== Required work ==
Output the data unchanged and complete, minus the images.

(Source data)
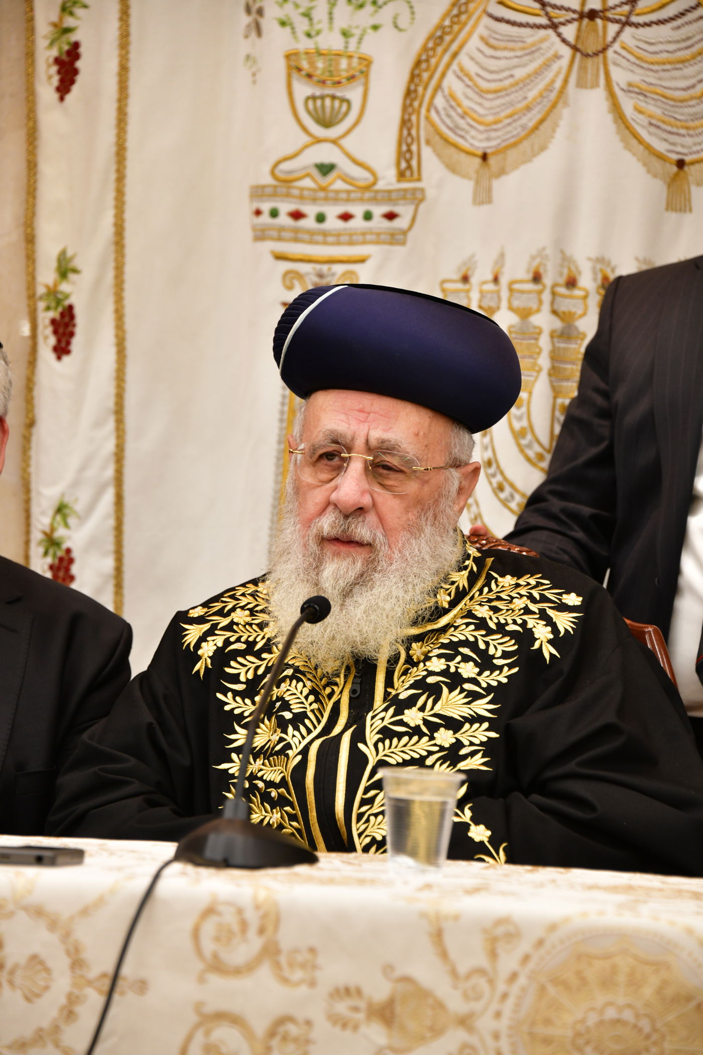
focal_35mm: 145
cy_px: 528
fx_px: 4247
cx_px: 352
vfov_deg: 14.2
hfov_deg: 9.5
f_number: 5.6
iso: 1600
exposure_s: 1/100
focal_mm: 145
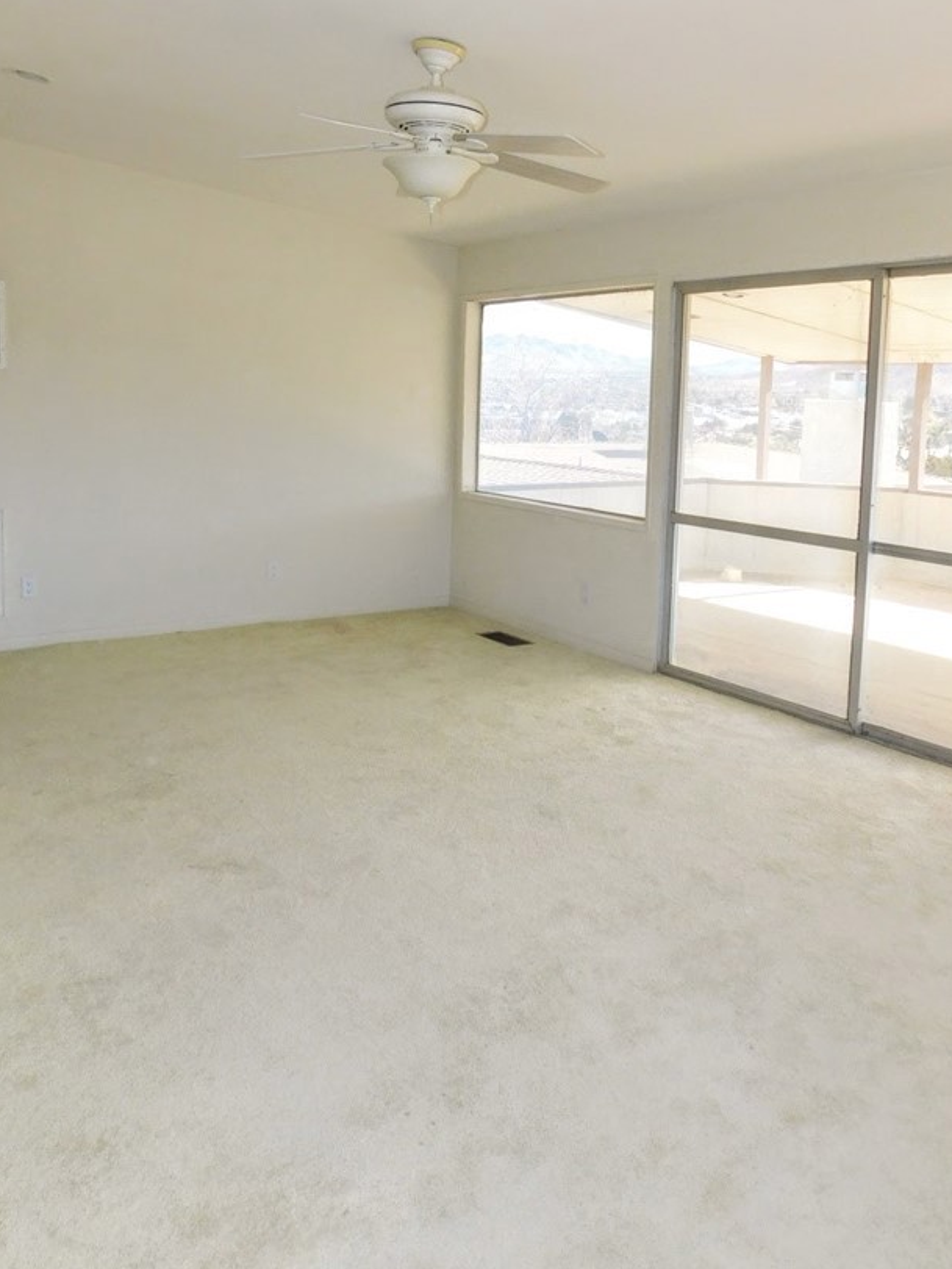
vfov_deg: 61.1
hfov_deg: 48.2
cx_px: 521
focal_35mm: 29
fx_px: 1063
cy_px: 506
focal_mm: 4
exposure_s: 1/400
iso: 125
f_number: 3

== Task result ==
focal_35mm: 145
cy_px: 528
fx_px: 4247
cx_px: 352
vfov_deg: 14.2
hfov_deg: 9.5
f_number: 5.6
iso: 1600
exposure_s: 1/100
focal_mm: 145
vfov_deg: 61.1
hfov_deg: 48.2
cx_px: 521
focal_35mm: 29
fx_px: 1063
cy_px: 506
focal_mm: 4
exposure_s: 1/400
iso: 125
f_number: 3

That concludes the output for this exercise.